■ Work to be completed ■
Output, exactly as written, the lines below starting at the line containing "充血模型DDD的开发模式：对" and ending at the line containing "## 法学专家：依法治国护航社会公平正义". Drop the pictures and keep both end lines.

Stored data
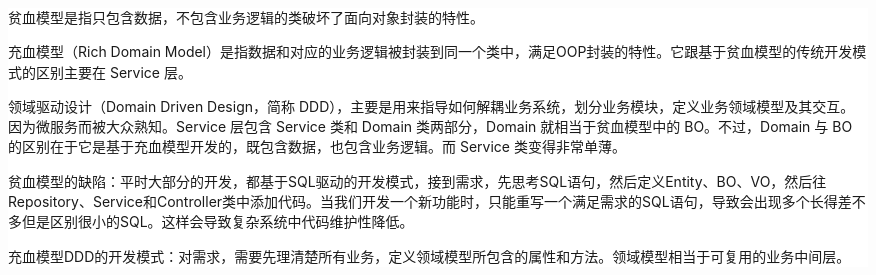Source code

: 贫血模型是指只包含数据，不包含业务逻辑的类破坏了面向对象封装的特性。

充血模型（Rich Domain Model）是指数据和对应的业务逻辑被封装到同一个类中，满足OOP封装的特性。它跟基于贫血模型的传统开发模式的区别主要在 Service 层。

领域驱动设计（Domain Driven Design，简称 DDD），主要是用来指导如何解耦业务系统，划分业务模块，定义业务领域模型及其交互。因为微服务而被大众熟知。Service 层包含 Service 类和 Domain 类两部分，Domain 就相当于贫血模型中的 BO。不过，Domain 与 BO 的区别在于它是基于充血模型开发的，既包含数据，也包含业务逻辑。而 Service 类变得非常单薄。

贫血模型的缺陷：平时大部分的开发，都基于SQL驱动的开发模式，接到需求，先思考SQL语句，然后定义Entity、BO、VO，然后往Repository、Service和Controller类中添加代码。当我们开发一个新功能时，只能重写一个满足需求的SQL语句，导致会出现多个长得差不多但是区别很小的SQL。这样会导致复杂系统中代码维护性降低。

充血模型DDD的开发模式：对需求，需要先理清楚所有业务，定义领域模型所包含的属性和方法。领域模型相当于可复用的业务中间层。

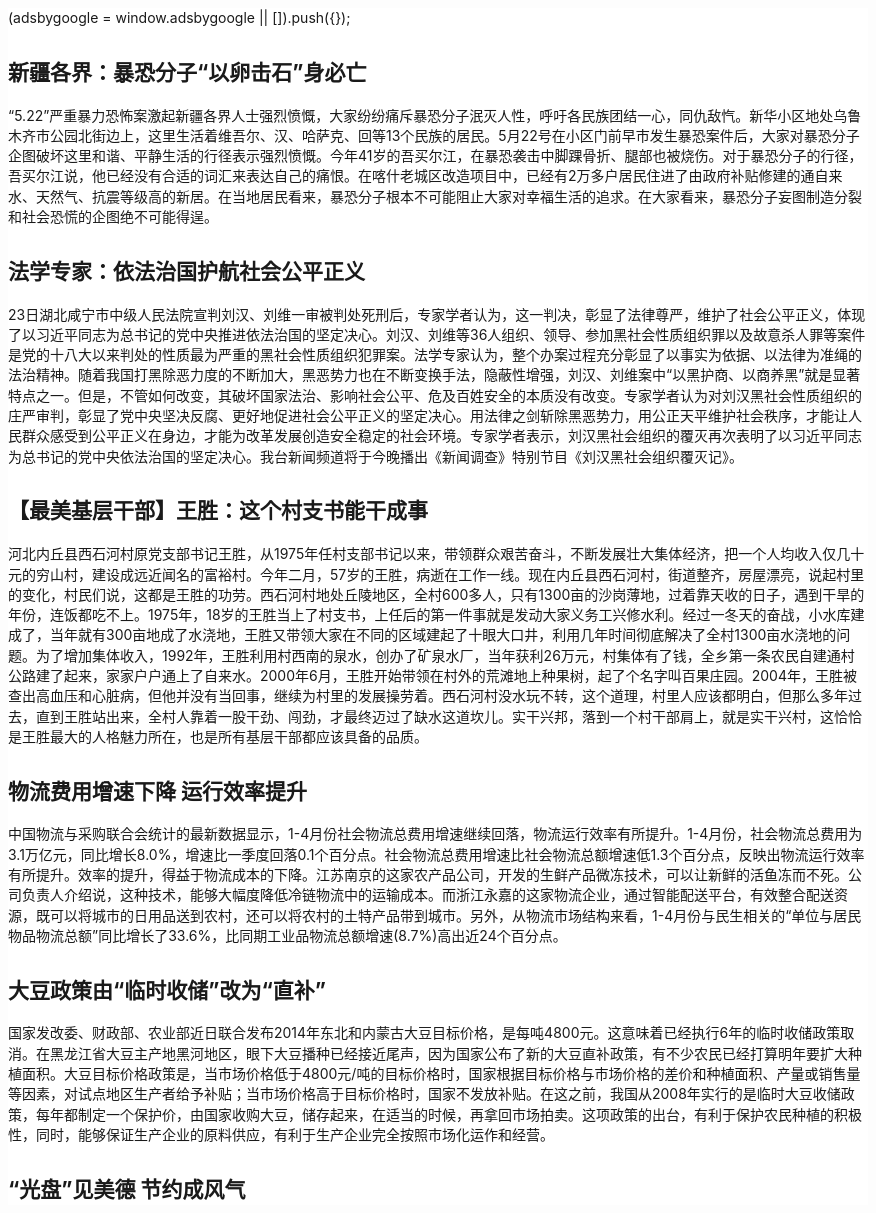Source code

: 



 (adsbygoogle = window.adsbygoogle || []).push({});

 
## 新疆各界：暴恐分子“以卵击石”身必亡


“5.22”严重暴力恐怖案激起新疆各界人士强烈愤慨，大家纷纷痛斥暴恐分子泯灭人性，呼吁各民族团结一心，同仇敌忾。新华小区地处乌鲁木齐市公园北街边上，这里生活着维吾尔、汉、哈萨克、回等13个民族的居民。5月22号在小区门前早市发生暴恐案件后，大家对暴恐分子企图破坏这里和谐、平静生活的行径表示强烈愤慨。今年41岁的吾买尔江，在暴恐袭击中脚踝骨折、腿部也被烧伤。对于暴恐分子的行径，吾买尔江说，他已经没有合适的词汇来表达自己的痛恨。在喀什老城区改造项目中，已经有2万多户居民住进了由政府补贴修建的通自来水、天然气、抗震等级高的新居。在当地居民看来，暴恐分子根本不可能阻止大家对幸福生活的追求。在大家看来，暴恐分子妄图制造分裂和社会恐慌的企图绝不可能得逞。


## 法学专家：依法治国护航社会公平正义


23日湖北咸宁市中级人民法院宣判刘汉、刘维一审被判处死刑后，专家学者认为，这一判决，彰显了法律尊严，维护了社会公平正义，体现了以习近平同志为总书记的党中央推进依法治国的坚定决心。刘汉、刘维等36人组织、领导、参加黑社会性质组织罪以及故意杀人罪等案件是党的十八大以来判处的性质最为严重的黑社会性质组织犯罪案。法学专家认为，整个办案过程充分彰显了以事实为依据、以法律为准绳的法治精神。随着我国打黑除恶力度的不断加大，黑恶势力也在不断变换手法，隐蔽性增强，刘汉、刘维案中“以黑护商、以商养黑”就是显著特点之一。但是，不管如何改变，其破坏国家法治、影响社会公平、危及百姓安全的本质没有改变。专家学者认为对刘汉黑社会性质组织的庄严审判，彰显了党中央坚决反腐、更好地促进社会公平正义的坚定决心。用法律之剑斩除黑恶势力，用公正天平维护社会秩序，才能让人民群众感受到公平正义在身边，才能为改革发展创造安全稳定的社会环境。专家学者表示，刘汉黑社会组织的覆灭再次表明了以习近平同志为总书记的党中央依法治国的坚定决心。我台新闻频道将于今晚播出《新闻调查》特别节目《刘汉黑社会组织覆灭记》。


## 【最美基层干部】王胜：这个村支书能干成事


河北内丘县西石河村原党支部书记王胜，从1975年任村支部书记以来，带领群众艰苦奋斗，不断发展壮大集体经济，把一个人均收入仅几十元的穷山村，建设成远近闻名的富裕村。今年二月，57岁的王胜，病逝在工作一线。现在内丘县西石河村，街道整齐，房屋漂亮，说起村里的变化，村民们说，这都是王胜的功劳。西石河村地处丘陵地区，全村600多人，只有1300亩的沙岗薄地，过着靠天收的日子，遇到干旱的年份，连饭都吃不上。1975年，18岁的王胜当上了村支书，上任后的第一件事就是发动大家义务工兴修水利。经过一冬天的奋战，小水库建成了，当年就有300亩地成了水浇地，王胜又带领大家在不同的区域建起了十眼大口井，利用几年时间彻底解决了全村1300亩水浇地的问题。为了增加集体收入，1992年，王胜利用村西南的泉水，创办了矿泉水厂，当年获利26万元，村集体有了钱，全乡第一条农民自建通村公路建了起来，家家户户通上了自来水。2000年6月，王胜开始带领在村外的荒滩地上种果树，起了个名字叫百果庄园。2004年，王胜被查出高血压和心脏病，但他并没有当回事，继续为村里的发展操劳着。西石河村没水玩不转，这个道理，村里人应该都明白，但那么多年过去，直到王胜站出来，全村人靠着一股干劲、闯劲，才最终迈过了缺水这道坎儿。实干兴邦，落到一个村干部肩上，就是实干兴村，这恰恰是王胜最大的人格魅力所在，也是所有基层干部都应该具备的品质。


## 物流费用增速下降 运行效率提升


中国物流与采购联合会统计的最新数据显示，1-4月份社会物流总费用增速继续回落，物流运行效率有所提升。1-4月份，社会物流总费用为3.1万亿元，同比增长8.0%，增速比一季度回落0.1个百分点。社会物流总费用增速比社会物流总额增速低1.3个百分点，反映出物流运行效率有所提升。效率的提升，得益于物流成本的下降。江苏南京的这家农产品公司，开发的生鲜产品微冻技术，可以让新鲜的活鱼冻而不死。公司负责人介绍说，这种技术，能够大幅度降低冷链物流中的运输成本。而浙江永嘉的这家物流企业，通过智能配送平台，有效整合配送资源，既可以将城市的日用品送到农村，还可以将农村的土特产品带到城市。另外，从物流市场结构来看，1-4月份与民生相关的“单位与居民物品物流总额”同比增长了33.6%，比同期工业品物流总额增速(8.7%)高出近24个百分点。


## 大豆政策由“临时收储”改为“直补”


国家发改委、财政部、农业部近日联合发布2014年东北和内蒙古大豆目标价格，是每吨4800元。这意味着已经执行6年的临时收储政策取消。在黑龙江省大豆主产地黑河地区，眼下大豆播种已经接近尾声，因为国家公布了新的大豆直补政策，有不少农民已经打算明年要扩大种植面积。大豆目标价格政策是，当市场价格低于4800元/吨的目标价格时，国家根据目标价格与市场价格的差价和种植面积、产量或销售量等因素，对试点地区生产者给予补贴；当市场价格高于目标价格时，国家不发放补贴。在这之前，我国从2008年实行的是临时大豆收储政策，每年都制定一个保护价，由国家收购大豆，储存起来，在适当的时候，再拿回市场拍卖。这项政策的出台，有利于保护农民种植的积极性，同时，能够保证生产企业的原料供应，有利于生产企业完全按照市场化运作和经营。


## “光盘”见美德 节约成风气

■ Result below ■
充血模型DDD的开发模式：对需求，需要先理清楚所有业务，定义领域模型所包含的属性和方法。领域模型相当于可复用的业务中间层。

Source code

: 



 (adsbygoogle = window.adsbygoogle || []).push({});

 
## 新疆各界：暴恐分子“以卵击石”身必亡


“5.22”严重暴力恐怖案激起新疆各界人士强烈愤慨，大家纷纷痛斥暴恐分子泯灭人性，呼吁各民族团结一心，同仇敌忾。新华小区地处乌鲁木齐市公园北街边上，这里生活着维吾尔、汉、哈萨克、回等13个民族的居民。5月22号在小区门前早市发生暴恐案件后，大家对暴恐分子企图破坏这里和谐、平静生活的行径表示强烈愤慨。今年41岁的吾买尔江，在暴恐袭击中脚踝骨折、腿部也被烧伤。对于暴恐分子的行径，吾买尔江说，他已经没有合适的词汇来表达自己的痛恨。在喀什老城区改造项目中，已经有2万多户居民住进了由政府补贴修建的通自来水、天然气、抗震等级高的新居。在当地居民看来，暴恐分子根本不可能阻止大家对幸福生活的追求。在大家看来，暴恐分子妄图制造分裂和社会恐慌的企图绝不可能得逞。


## 法学专家：依法治国护航社会公平正义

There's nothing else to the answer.